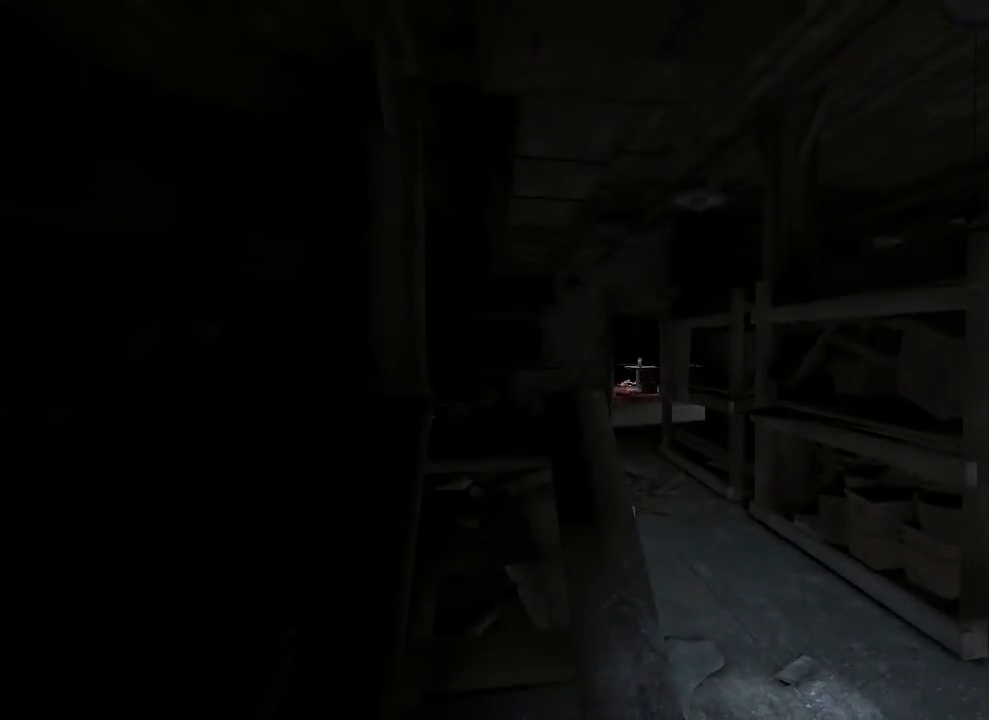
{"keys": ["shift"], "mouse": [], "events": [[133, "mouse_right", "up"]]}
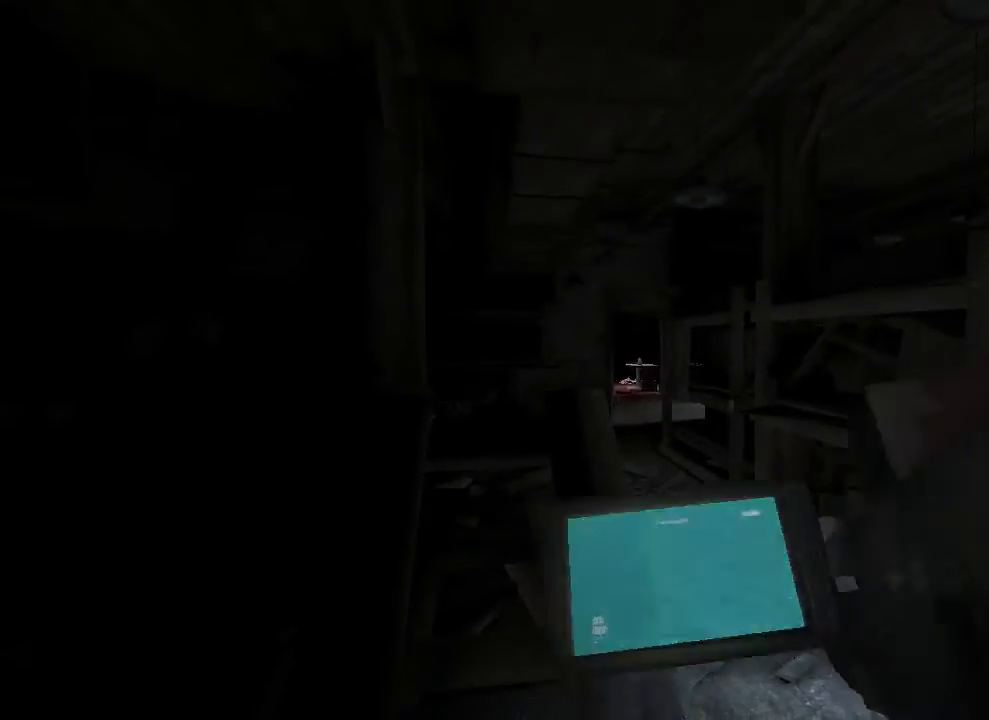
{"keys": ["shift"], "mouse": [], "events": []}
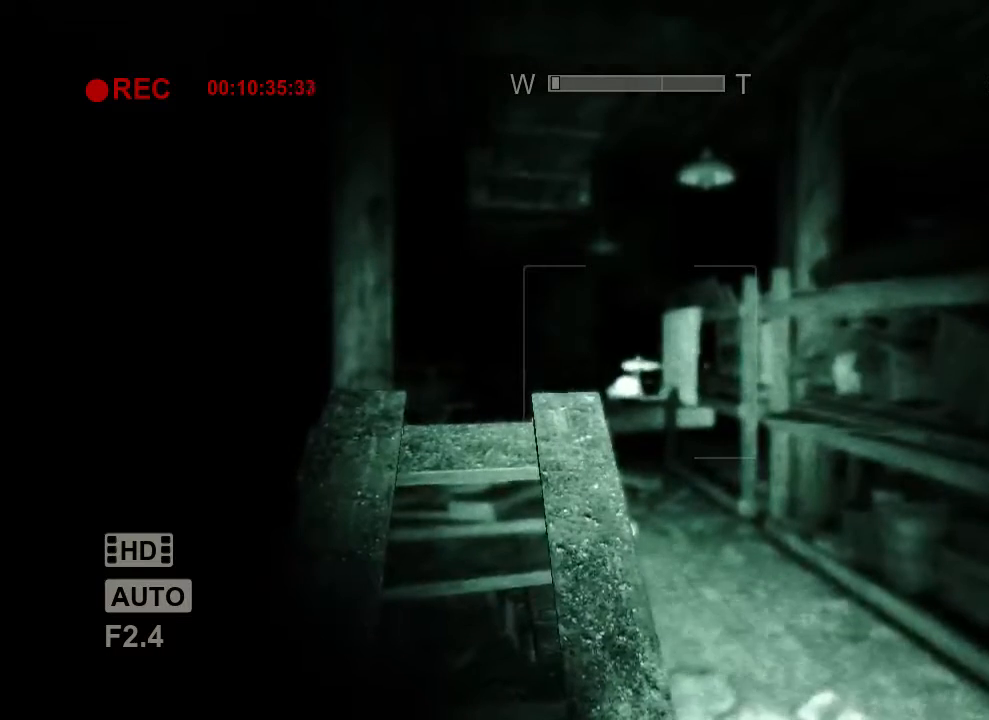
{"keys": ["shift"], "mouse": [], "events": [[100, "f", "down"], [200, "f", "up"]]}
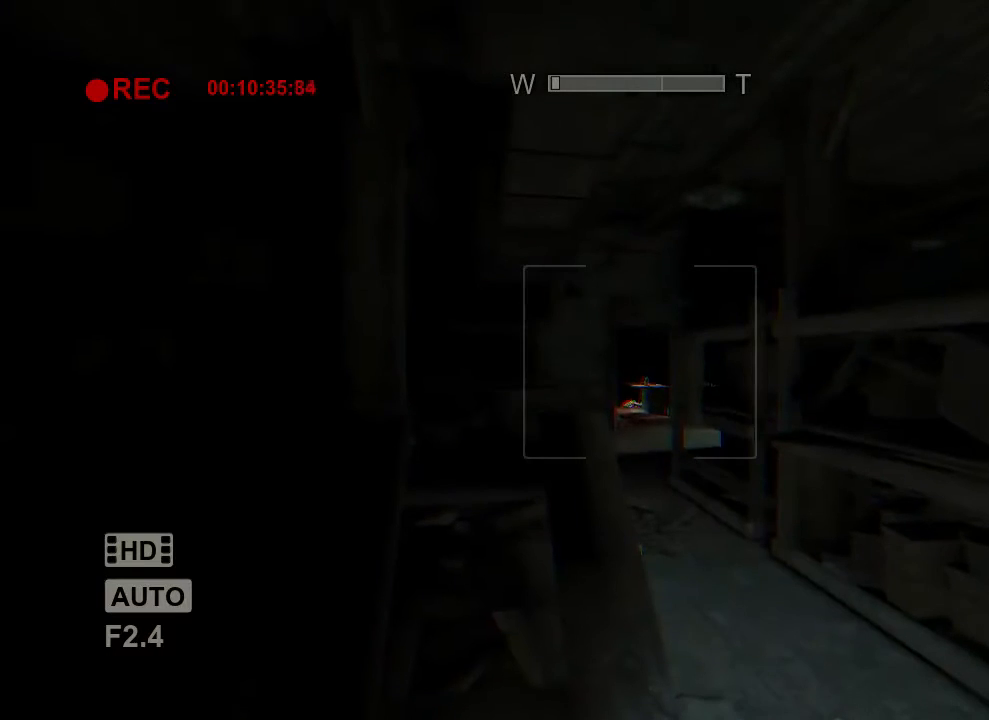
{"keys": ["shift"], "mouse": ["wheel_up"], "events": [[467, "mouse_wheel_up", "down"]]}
------------------------
What you have to do →
Once the pictures are removed, copy the listing exactly.

Completed exercise →
{"keys": ["shift"], "mouse": [], "events": [[133, "mouse_right", "up"]]}
{"keys": ["shift"], "mouse": [], "events": []}
{"keys": ["shift"], "mouse": [], "events": [[100, "f", "down"], [200, "f", "up"]]}
{"keys": ["shift"], "mouse": ["wheel_up"], "events": [[467, "mouse_wheel_up", "down"]]}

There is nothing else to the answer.